Explications de Dominique Baganas, interlocuteur « chevaux de sport » au Haras de
Douai de Gènes Diffusion.
« Avant toute réflexion, l’éleveur doit s’interroger sur
la valorisation de son produit », conseille le représentant de Gènes
Diffusion avant de spécifier que le coût d’une saillie peut fluctuer de 500 euros
pour un jeune étalon à 4 500 euros pour un étalon de Selle Français, reconnu sur
descendance. Si le propriétaire compte élever le poulain et le garder pour son compte
personnel, il peut donc opter pour un jeune étalon qui n’a pas encore de production.
Si, en revanche, il souhaite vendre le poulain sous la mère, il est préférable qu’il
choisisse le reproducteur en fonction de sa descendance.

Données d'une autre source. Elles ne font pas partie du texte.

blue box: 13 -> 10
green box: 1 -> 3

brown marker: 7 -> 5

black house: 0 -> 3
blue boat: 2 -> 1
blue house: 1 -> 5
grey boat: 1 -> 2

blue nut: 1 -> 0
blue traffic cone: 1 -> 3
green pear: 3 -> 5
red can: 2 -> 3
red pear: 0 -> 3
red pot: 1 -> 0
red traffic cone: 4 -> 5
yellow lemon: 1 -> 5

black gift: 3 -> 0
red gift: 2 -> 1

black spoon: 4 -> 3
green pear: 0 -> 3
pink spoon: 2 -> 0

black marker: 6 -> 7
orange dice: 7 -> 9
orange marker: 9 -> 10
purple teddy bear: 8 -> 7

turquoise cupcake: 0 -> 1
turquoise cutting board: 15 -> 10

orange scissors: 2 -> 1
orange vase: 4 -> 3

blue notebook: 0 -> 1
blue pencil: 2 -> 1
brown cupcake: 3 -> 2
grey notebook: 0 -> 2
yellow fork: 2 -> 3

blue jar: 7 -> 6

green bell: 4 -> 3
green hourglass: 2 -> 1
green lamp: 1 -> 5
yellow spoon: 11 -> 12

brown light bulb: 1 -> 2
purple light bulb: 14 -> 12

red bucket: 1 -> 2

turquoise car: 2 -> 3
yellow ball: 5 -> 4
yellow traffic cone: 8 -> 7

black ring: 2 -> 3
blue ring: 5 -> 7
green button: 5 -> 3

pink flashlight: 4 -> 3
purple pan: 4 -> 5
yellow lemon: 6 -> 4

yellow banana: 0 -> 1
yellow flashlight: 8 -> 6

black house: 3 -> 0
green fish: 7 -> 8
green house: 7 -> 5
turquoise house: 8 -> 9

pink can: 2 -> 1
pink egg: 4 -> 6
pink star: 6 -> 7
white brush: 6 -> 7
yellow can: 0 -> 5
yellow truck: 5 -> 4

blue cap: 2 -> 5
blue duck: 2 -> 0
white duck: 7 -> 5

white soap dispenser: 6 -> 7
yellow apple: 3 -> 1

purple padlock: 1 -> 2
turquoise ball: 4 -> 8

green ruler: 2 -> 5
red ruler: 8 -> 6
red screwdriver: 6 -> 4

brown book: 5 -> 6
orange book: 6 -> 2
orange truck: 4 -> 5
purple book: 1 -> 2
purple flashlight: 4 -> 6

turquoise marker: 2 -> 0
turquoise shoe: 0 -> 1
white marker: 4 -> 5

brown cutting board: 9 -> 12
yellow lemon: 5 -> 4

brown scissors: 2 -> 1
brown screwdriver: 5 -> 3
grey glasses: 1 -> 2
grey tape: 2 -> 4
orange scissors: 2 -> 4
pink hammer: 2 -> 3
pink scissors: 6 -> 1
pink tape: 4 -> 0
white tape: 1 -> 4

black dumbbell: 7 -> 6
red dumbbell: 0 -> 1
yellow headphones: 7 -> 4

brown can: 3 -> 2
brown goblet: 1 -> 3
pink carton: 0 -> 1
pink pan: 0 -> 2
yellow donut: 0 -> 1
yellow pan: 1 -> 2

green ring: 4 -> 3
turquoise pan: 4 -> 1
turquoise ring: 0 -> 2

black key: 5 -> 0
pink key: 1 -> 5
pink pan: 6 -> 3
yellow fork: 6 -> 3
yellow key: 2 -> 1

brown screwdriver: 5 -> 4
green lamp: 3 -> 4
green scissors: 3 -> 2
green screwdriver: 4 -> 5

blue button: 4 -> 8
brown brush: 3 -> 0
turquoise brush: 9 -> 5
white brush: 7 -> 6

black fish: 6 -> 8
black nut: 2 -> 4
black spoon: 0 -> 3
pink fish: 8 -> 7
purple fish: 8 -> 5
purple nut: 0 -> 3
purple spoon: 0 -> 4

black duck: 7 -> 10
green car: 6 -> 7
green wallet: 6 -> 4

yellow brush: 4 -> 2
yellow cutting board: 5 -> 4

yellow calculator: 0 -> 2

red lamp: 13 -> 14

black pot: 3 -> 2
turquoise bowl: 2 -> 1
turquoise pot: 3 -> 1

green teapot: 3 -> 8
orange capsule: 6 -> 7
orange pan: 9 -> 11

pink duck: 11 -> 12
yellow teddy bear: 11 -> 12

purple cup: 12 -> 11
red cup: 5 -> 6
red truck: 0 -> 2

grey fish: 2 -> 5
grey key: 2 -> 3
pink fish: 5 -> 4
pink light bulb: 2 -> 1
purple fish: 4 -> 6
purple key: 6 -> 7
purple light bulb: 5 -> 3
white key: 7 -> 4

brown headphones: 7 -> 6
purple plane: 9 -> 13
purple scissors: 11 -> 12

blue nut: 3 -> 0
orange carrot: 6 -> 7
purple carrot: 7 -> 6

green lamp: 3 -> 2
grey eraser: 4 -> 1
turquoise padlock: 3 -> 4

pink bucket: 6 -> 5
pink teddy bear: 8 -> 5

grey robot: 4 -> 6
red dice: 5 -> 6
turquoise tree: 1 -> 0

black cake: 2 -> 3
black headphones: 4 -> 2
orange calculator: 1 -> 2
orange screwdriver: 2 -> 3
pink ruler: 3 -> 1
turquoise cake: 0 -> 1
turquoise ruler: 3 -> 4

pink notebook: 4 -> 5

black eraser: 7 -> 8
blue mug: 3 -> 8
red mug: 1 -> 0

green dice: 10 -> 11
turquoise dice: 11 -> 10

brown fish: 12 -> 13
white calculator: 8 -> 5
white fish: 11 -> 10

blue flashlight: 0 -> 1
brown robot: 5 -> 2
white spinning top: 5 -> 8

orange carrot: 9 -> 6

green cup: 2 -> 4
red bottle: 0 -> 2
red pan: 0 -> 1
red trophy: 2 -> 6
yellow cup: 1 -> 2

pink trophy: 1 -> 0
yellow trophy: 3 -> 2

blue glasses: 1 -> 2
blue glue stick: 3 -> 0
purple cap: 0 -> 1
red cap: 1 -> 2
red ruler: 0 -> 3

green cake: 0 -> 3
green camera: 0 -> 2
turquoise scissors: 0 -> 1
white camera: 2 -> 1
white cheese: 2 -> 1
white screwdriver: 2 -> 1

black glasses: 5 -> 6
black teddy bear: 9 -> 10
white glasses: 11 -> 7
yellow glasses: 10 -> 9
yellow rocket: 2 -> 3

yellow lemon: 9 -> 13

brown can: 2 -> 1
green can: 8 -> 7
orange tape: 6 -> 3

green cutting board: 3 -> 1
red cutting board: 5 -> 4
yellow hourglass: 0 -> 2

Des géniteurs complémentaires
Dans un second temps, l’éleveur doit, d’après Dominique Baganas, lister les caractéristiques
de la mère afin de déterminer les qualités du père qui compenseront les défauts
de la voie maternelle. Le choix génétique s’effectue de préférence en fonction de
la « taille », de la « robe », du « modèle », de l’« aptitude » (au saut) et du
« sang » (influx nerveux) des deux géniteurs. Pour les chevaux de dressage, le critère
« discipline » entre également en compte. « Si l’animal est facile d’utilisation,
non seulement le cavalier en profitera mais également le futur acquéreur »,
souligne-t-il.
Selon
lui, il est également vivement conseillé de se renseigner sur la production de l’étalon
et de visualiser ses produits sur le terrain, notamment lors des rassemblements
« modèles et allures ». « Il ne faut pas se fier uniquement aux catalogues ».
L’éleveur se doit d’avoir l’œil critique et d’aller voir sur place les étalons,
en assistant, par exemple, au Tour de France des étalons de sport. « Ce n’est pas
parce qu’un cheval a des atouts que sa descendance aura les mêmes », commente
le spécialiste. « Même si l’on sait que la mère intervient à 70% sur un produit en
apportant notamment des critères relatifs au caractère de l’animal comme le courage
et la volonté, et que le père transmet lui plutôt le critère "modèle" »,
il y a, pour Dominique Baganas, une part d’inconnu que l’on ne maîtrisera jamais.